WHAT THIS TASK INVOLVES. Output, exactly and in full, only the lines from the one containing "Amit: 24 -> 21" to the last line of the data. Pictures should not appear.

--- GIVEN DATA Enclosed Below ---

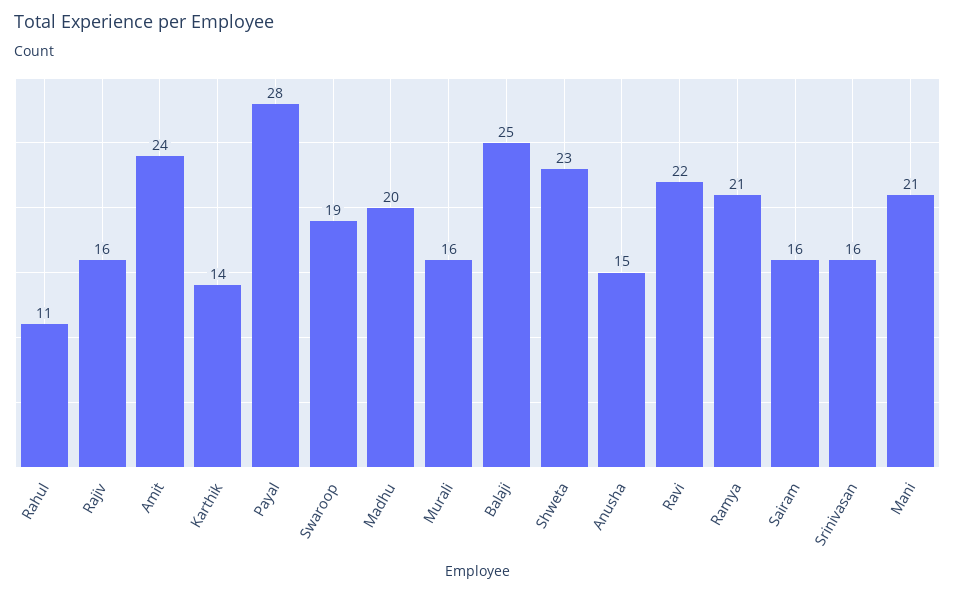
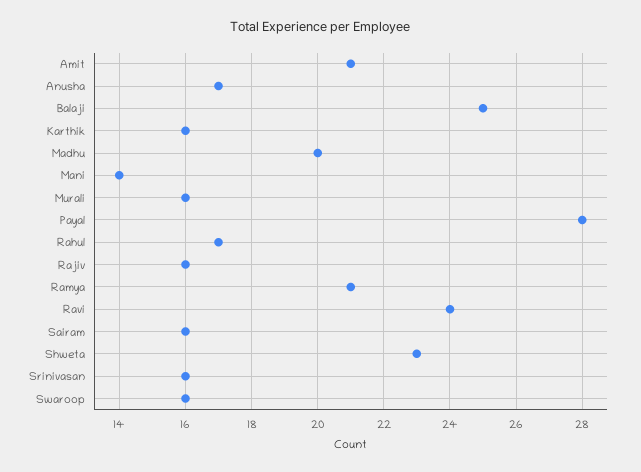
Rahul: 11 -> 17
Amit: 24 -> 21
Karthik: 14 -> 16
Swaroop: 19 -> 16
Anusha: 15 -> 17
Ravi: 22 -> 24
Mani: 21 -> 14

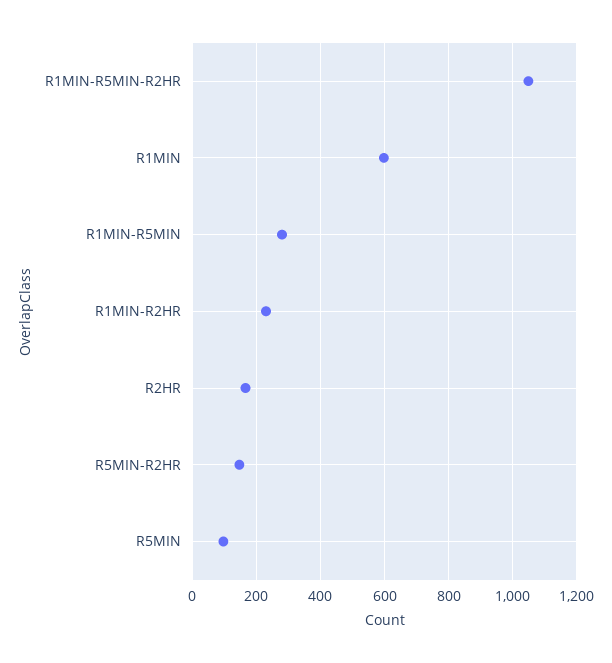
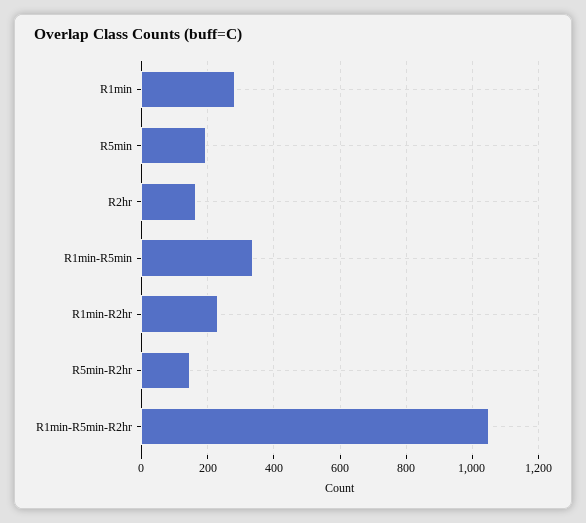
R1MIN: 600 -> 280
R1MIN-R5MIN: 280 -> 340
R5MIN: 100 -> 200

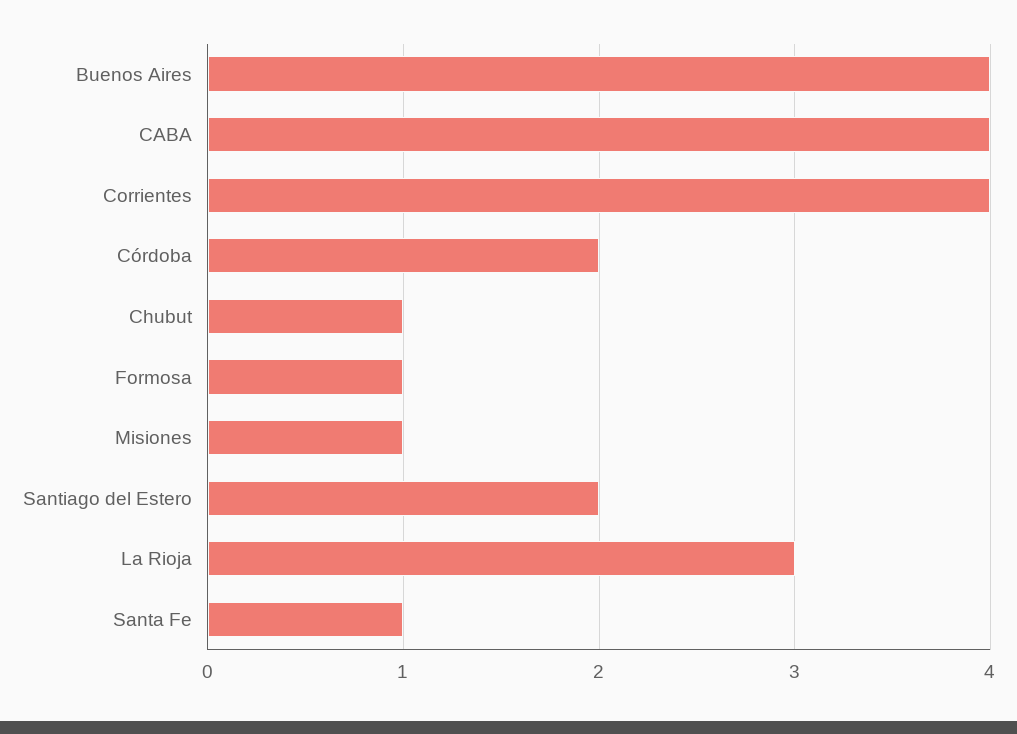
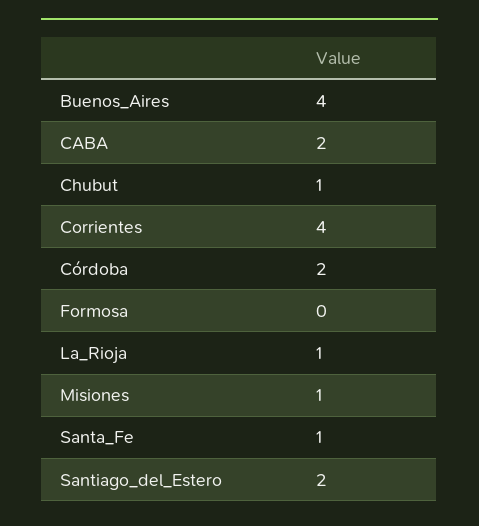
CABA: 4 -> 2
Formosa: 1 -> 0
La Rioja: 3 -> 1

--- End of Enclosed GIVEN DATA ---

RESULT OF THIS EXERCISE.
Amit: 24 -> 21
Karthik: 14 -> 16
Swaroop: 19 -> 16
Anusha: 15 -> 17
Ravi: 22 -> 24
Mani: 21 -> 14

R1MIN: 600 -> 280
R1MIN-R5MIN: 280 -> 340
R5MIN: 100 -> 200

CABA: 4 -> 2
Formosa: 1 -> 0
La Rioja: 3 -> 1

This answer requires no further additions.